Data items
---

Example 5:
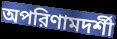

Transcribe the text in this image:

অপরিণামদর্শী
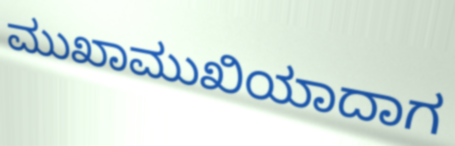
ಮುಖಾಮುಖಿಯಾದಾಗ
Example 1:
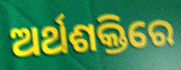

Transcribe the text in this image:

ଅର୍ଥଶକ୍ତିରେ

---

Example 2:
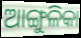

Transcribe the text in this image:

ଆଙ୍ଗୁଳିକା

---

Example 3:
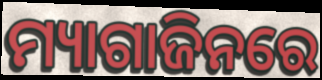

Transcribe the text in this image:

ମ୍ୟାଗାଜିନରେ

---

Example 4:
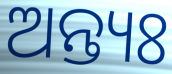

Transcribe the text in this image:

ଅନ୍ତ୍ୟଃ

**Work instructions:** Change each "Transcribe the text in this image" in the data above to "Write out the word shown in this image" and keep everything else as it is. Leave the pictures out of your answer.

**Task result:**
---

Example 5:

Write out the word shown in this image:

অপরিণামদর্শী
ಮುಖಾಮುಖಿಯಾದಾಗ
Example 1:

Write out the word shown in this image:

ଅର୍ଥଶକ୍ତିରେ

---

Example 2:

Write out the word shown in this image:

ଆଙ୍ଗୁଳିକା

---

Example 3:

Write out the word shown in this image:

ମ୍ୟାଗାଜିନରେ

---

Example 4:

Write out the word shown in this image:

ଅନ୍ତ୍ୟଃ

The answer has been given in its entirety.